Highlights & Insights¶
- Theoretical elegance: the safety alignment problem is reformulated as a null-space constrained optimization, providing a mathematical guarantee of benign representation invariance—a first in VLM defense.
- Training-free: the entire method admits a closed-form solution with no fine-tuning or gradient descent, adding virtually no latency at inference time.
- Selective mechanism: the over-refusal problem of conventional activation steering is cleanly resolved—benign input activations are entirely unaffected.
- Cross-model generalization: consistent performance across three VLMs with different architectures demonstrates the universality of the null-space constraint.
Limitations & Future Work¶
- Relies on a linearity assumption—benign and malicious activation distributions are assumed to be separable via linear subspaces, which may fail against highly nonlinear attacks.
- The null-space dimension \(r\) must be predefined; different models and layers may require different settings.

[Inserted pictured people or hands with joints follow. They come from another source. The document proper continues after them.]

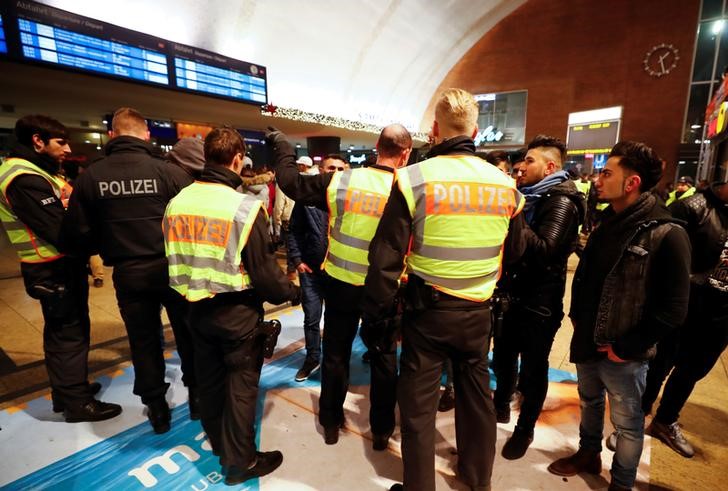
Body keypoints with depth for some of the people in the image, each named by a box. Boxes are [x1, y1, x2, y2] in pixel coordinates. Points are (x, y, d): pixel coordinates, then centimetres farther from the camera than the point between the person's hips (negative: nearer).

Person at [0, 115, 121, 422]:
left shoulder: (39, 172, 12)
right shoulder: (25, 180, -20)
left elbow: (65, 213, 8)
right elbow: (62, 232, -25)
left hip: (62, 266, 10)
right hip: (54, 271, -10)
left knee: (63, 332, 21)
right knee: (69, 334, 1)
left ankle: (67, 389, 37)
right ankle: (77, 403, 16)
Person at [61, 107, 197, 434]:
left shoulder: (91, 176, -3)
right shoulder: (169, 171, -12)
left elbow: (76, 233, -1)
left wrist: (107, 248, 18)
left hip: (128, 274, 2)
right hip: (172, 268, -1)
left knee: (143, 341, 17)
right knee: (188, 335, 16)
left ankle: (157, 409, 31)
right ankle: (197, 396, 32)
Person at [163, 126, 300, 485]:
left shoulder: (176, 203, -1)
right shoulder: (244, 207, -20)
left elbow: (175, 258, 9)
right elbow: (264, 271, -19)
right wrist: (290, 292, -1)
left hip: (197, 308, 7)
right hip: (238, 312, -6)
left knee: (209, 380, 22)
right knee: (241, 385, 11)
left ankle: (218, 443, 45)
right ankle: (240, 462, 28)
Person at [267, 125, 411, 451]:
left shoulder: (338, 180, -9)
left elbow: (290, 182, 1)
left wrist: (281, 145, 15)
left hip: (341, 283, 2)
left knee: (335, 353, 19)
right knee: (384, 359, 17)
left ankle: (330, 423, 36)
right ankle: (381, 430, 32)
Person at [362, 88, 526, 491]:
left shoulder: (415, 178, -14)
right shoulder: (504, 184, -1)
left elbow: (385, 258, -15)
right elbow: (513, 253, 11)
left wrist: (375, 316, -4)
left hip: (427, 309, -4)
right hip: (479, 311, 5)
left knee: (417, 402, 12)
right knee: (476, 392, 23)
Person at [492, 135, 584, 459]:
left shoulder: (561, 202, -15)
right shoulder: (531, 196, 12)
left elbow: (543, 250, -29)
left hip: (539, 303, -8)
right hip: (515, 295, 8)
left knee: (532, 371, 9)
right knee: (502, 357, 21)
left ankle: (525, 429, 29)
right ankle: (501, 406, 43)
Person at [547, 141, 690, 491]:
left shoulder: (666, 235, -18)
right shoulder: (607, 222, 5)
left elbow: (673, 310, -18)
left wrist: (625, 347, -16)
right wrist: (577, 315, 8)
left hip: (622, 354, -7)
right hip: (587, 342, 7)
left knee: (627, 423, 15)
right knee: (589, 402, 25)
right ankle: (588, 454, 48)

- Evaluation is currently limited to perturbation-based attacks; assessment against typography-based visual attacks is relatively limited.
- The choice of steering layer \(l\) depends on manual heuristics (layer 20 for 13B models, layer 14 for 7B models), lacking an adaptive selection mechanism.
Related Work & Insights¶
- AlphaEdit: first applied null-space projection to protect existing knowledge in LLM knowledge editing, serving as the core inspiration for this work.
- ASTRA: the primary comparison baseline, using adaptive activation steering but lacking null-space constraints.
- Null-space constraints have been widely validated in continual learning (GNSP, NS-Net, etc.); this work is the first to introduce them into VLM safety alignment.
- Insight: null-space projection provides a general "selective control" paradigm that may extend to broader scenarios requiring "changing certain behaviors while preserving others."
Rating¶
- Novelty: ⭐⭐⭐⭐ — Applying null-space projection to VLM safety is a novel combination, though null-space methods themselves are widely used in CL and knowledge editing.
- Experimental Thoroughness: ⭐⭐⭐⭐⭐ — Three models, multiple attack strengths, adaptive attacks, complete ablation.
- Writing Quality: ⭐⭐⭐⭐⭐ — Mathematical derivations are clear and motivation is well articulated.
- Value: ⭐⭐⭐⭐ — Provides a practical and theoretically interpretable solution for VLM safety defense.